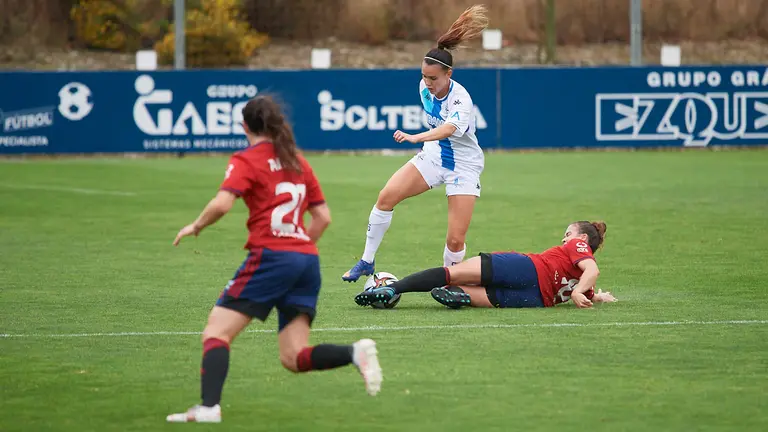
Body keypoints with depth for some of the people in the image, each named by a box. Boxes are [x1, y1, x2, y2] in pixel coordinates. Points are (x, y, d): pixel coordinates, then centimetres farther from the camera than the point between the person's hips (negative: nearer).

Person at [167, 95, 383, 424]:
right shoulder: (298, 162, 20)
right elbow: (323, 217, 20)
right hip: (307, 260, 6)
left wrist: (196, 226, 3)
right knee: (294, 358, 5)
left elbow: (222, 204, -15)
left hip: (271, 257, -6)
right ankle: (355, 352, -18)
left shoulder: (246, 161, 0)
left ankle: (209, 406, -22)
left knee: (216, 333, -4)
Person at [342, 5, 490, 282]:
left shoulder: (460, 100, -29)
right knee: (387, 196, -14)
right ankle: (367, 262, -2)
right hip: (433, 157, 6)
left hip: (464, 167, -6)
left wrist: (415, 138, -66)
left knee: (456, 239, -12)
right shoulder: (424, 87, -9)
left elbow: (447, 129, -50)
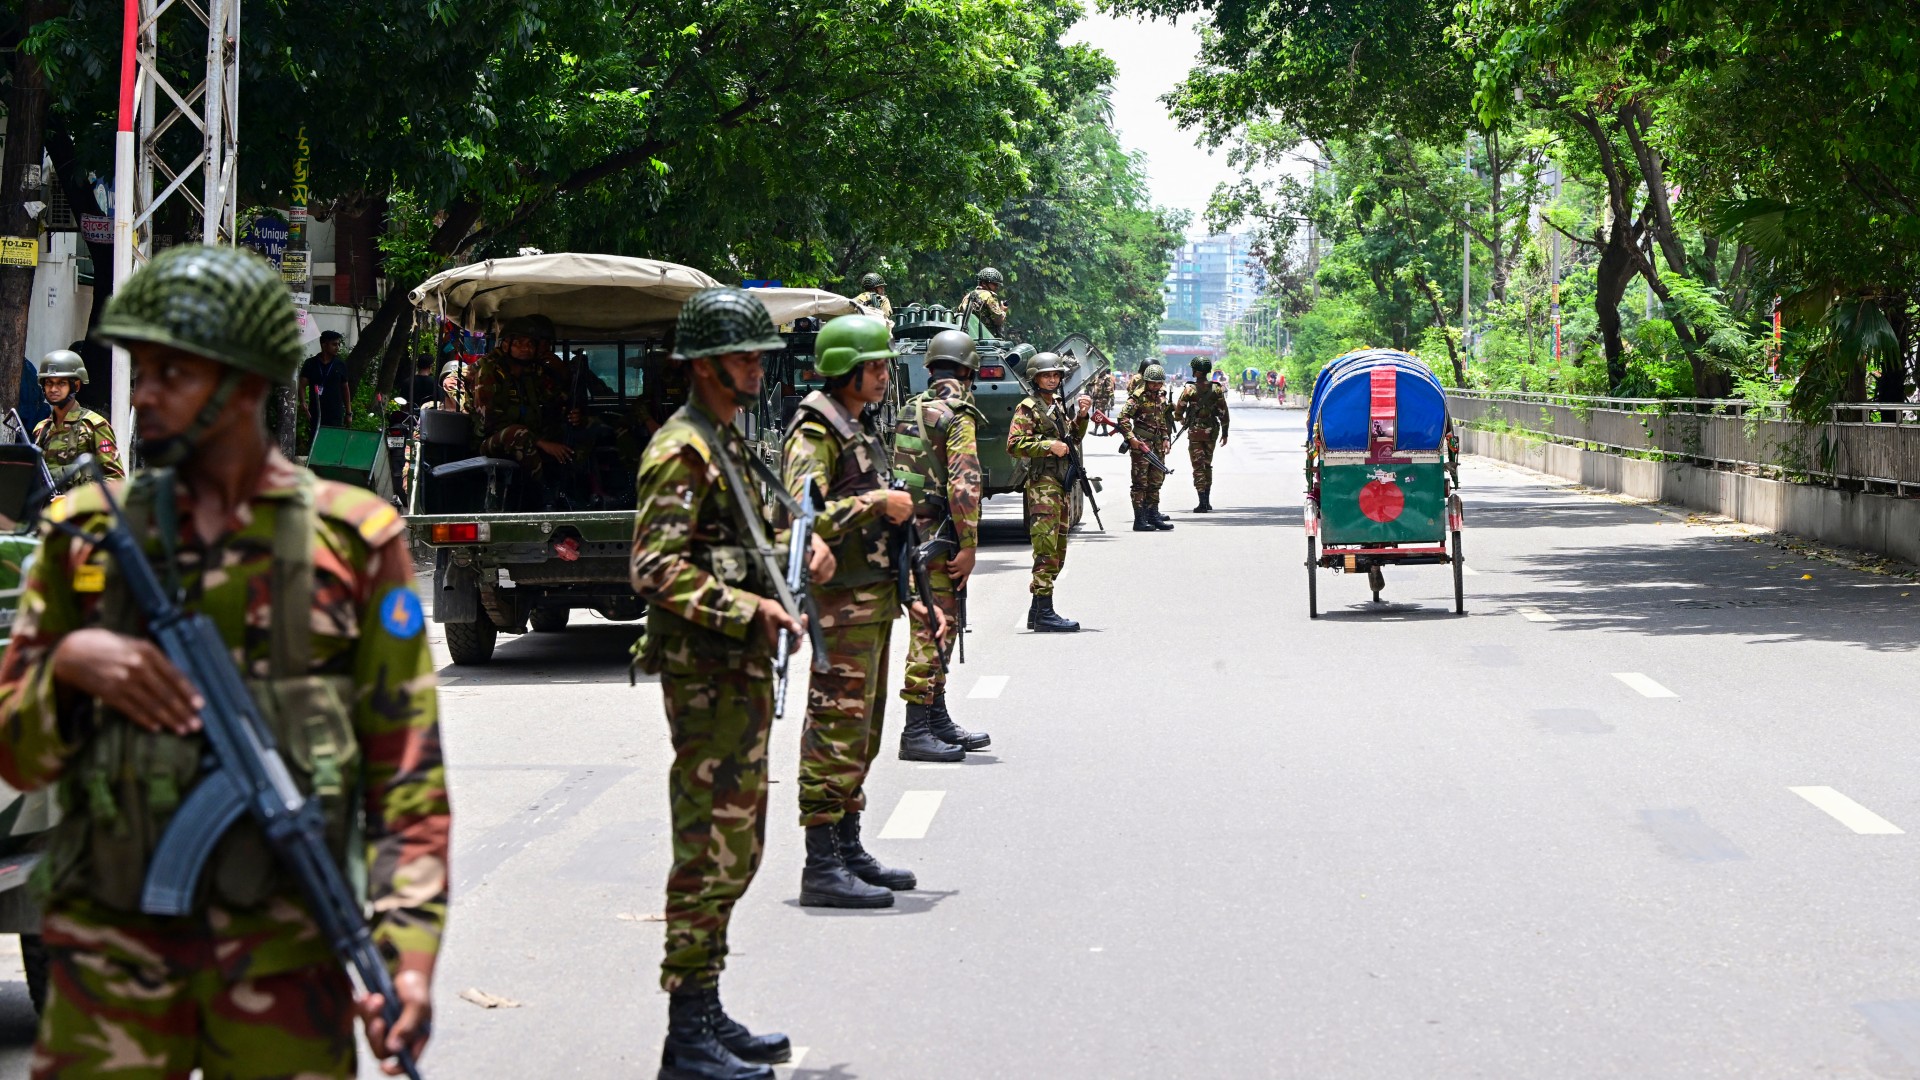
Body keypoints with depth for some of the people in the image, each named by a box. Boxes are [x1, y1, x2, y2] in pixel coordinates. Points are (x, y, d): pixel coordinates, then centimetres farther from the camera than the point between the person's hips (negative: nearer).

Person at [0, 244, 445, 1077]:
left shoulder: (351, 538, 2)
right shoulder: (86, 532, 8)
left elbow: (405, 767, 0)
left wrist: (407, 946, -11)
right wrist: (67, 664, -10)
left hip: (283, 951, -1)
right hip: (112, 949, 2)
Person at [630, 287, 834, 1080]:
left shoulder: (727, 442, 17)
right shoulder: (682, 451, -14)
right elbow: (655, 571, -22)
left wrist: (795, 555, 11)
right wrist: (748, 610, -24)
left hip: (741, 670, 10)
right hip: (706, 675, -10)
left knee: (735, 847, 15)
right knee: (710, 850, -7)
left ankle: (707, 1015, 23)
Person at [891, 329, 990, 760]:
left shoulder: (910, 410, 14)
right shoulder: (958, 417, -12)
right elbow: (964, 485, -20)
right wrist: (968, 546, -18)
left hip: (907, 529, 9)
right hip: (936, 537, -9)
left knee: (937, 629, 16)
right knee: (932, 631, -6)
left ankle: (939, 723, 23)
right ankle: (916, 733, -6)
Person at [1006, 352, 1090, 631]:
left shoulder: (1058, 405, 18)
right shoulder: (1027, 408, -7)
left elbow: (1073, 438, 27)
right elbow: (1014, 445, -15)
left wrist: (1081, 416, 10)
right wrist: (1049, 446, -20)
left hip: (1062, 485, 9)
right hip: (1042, 485, -9)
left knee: (1057, 552, 12)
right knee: (1046, 550, -12)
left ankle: (1037, 611, 18)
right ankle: (1044, 614, -13)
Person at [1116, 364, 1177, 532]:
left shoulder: (1161, 397, 12)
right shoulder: (1138, 397, -11)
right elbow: (1122, 418, -15)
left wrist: (1166, 438, 13)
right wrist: (1131, 438, -21)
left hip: (1158, 444, 8)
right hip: (1141, 444, -8)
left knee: (1156, 481, 13)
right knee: (1140, 482, -6)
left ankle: (1153, 515, 21)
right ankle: (1139, 520, -5)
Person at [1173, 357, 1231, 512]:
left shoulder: (1190, 390, -9)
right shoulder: (1216, 389, -1)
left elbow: (1178, 411, -4)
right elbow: (1224, 412, 0)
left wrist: (1181, 419, 19)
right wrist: (1225, 432, 8)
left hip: (1195, 431, -4)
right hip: (1212, 431, 4)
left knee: (1198, 466, -1)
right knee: (1207, 465, 17)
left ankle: (1202, 503, -8)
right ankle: (1207, 502, 20)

• _Task brief_: Leaving the pictures out, write out all the material above exactly.

• _Answer for this exercise_:
Body keypoints with depth for some of the people in the image, each named by a box. Boxes are [x1, y1, x2, y2] in pixel coordinates. Points are (x, y, d): pixel coordinates, then centimetres farther from the camera than the point between the person's hips (negative: nearer).

Person at [167, 95, 383, 424]:
right shoulder: (298, 162, 20)
right elbow: (323, 217, 20)
right hip: (307, 260, 6)
left wrist: (196, 226, 3)
right knee: (294, 358, 5)
left elbow: (222, 204, -15)
left hip: (271, 257, -6)
right ankle: (355, 352, -18)
left shoulder: (246, 161, 0)
left ankle: (209, 406, -22)
left knee: (216, 333, -4)
Person at [342, 5, 490, 282]:
left shoulder: (460, 100, -29)
right knee: (387, 196, -14)
right ankle: (367, 262, -2)
right hip: (433, 157, 6)
left hip: (464, 167, -6)
left wrist: (415, 138, -66)
left knee: (456, 239, -12)
right shoulder: (424, 87, -9)
left elbow: (447, 129, -50)
Body keypoints with depth for some of the people in the image, each named by a box. Boxes are [x1, y1, x2, y2] in pixel coordinates. Points are (x, y, d): pixel coordinates, then centimetres farther from the camera than the point between the person's hips (negative: nearer).

Person at [0, 244, 445, 1077]:
left shoulder: (351, 538, 2)
right shoulder: (86, 532, 8)
left elbow: (405, 767, 0)
left wrist: (407, 946, -11)
right wrist: (67, 664, -10)
left hip: (283, 951, -1)
right hip: (112, 949, 2)
Person at [630, 287, 834, 1080]:
left shoulder: (727, 442, 17)
right shoulder: (682, 451, -14)
right elbow: (655, 571, -22)
left wrist: (795, 555, 11)
right wrist: (748, 610, -24)
left hip: (741, 670, 10)
right hip: (706, 675, -10)
left knee: (735, 847, 15)
right knee: (710, 850, -7)
left ankle: (707, 1015, 23)
Person at [891, 329, 990, 760]:
left shoulder: (910, 410, 14)
right shoulder: (958, 417, -12)
right elbow: (964, 485, -20)
right wrist: (968, 546, -18)
left hip: (907, 529, 9)
right hip: (936, 537, -9)
left knee: (937, 629, 16)
right knee: (932, 631, -6)
left ankle: (939, 723, 23)
right ankle: (916, 733, -6)
Person at [1006, 352, 1090, 631]:
left shoulder: (1058, 405, 18)
right shoulder: (1027, 408, -7)
left elbow: (1073, 438, 27)
right elbow: (1014, 445, -15)
left wrist: (1081, 416, 10)
right wrist: (1049, 446, -20)
left hip: (1062, 485, 9)
right hip: (1042, 485, -9)
left knee: (1057, 552, 12)
right knee: (1046, 550, -12)
left ankle: (1037, 611, 18)
right ankle: (1044, 614, -13)
Person at [1116, 364, 1177, 532]:
left shoulder: (1161, 397, 12)
right shoulder: (1138, 397, -11)
right elbow: (1122, 418, -15)
left wrist: (1166, 438, 13)
right wrist: (1131, 438, -21)
left hip: (1158, 444, 8)
right hip: (1141, 444, -8)
left knee: (1156, 481, 13)
right knee: (1140, 482, -6)
left ankle: (1153, 515, 21)
right ankle: (1139, 520, -5)
Person at [1173, 357, 1231, 512]:
left shoulder: (1190, 390, -9)
right shoulder: (1216, 389, -1)
left elbow: (1178, 411, -4)
right elbow: (1224, 412, 0)
left wrist: (1181, 419, 19)
right wrist: (1225, 432, 8)
left hip: (1195, 431, -4)
right hip: (1212, 431, 4)
left knee: (1198, 466, -1)
right knee: (1207, 465, 17)
left ankle: (1202, 503, -8)
right ankle: (1207, 502, 20)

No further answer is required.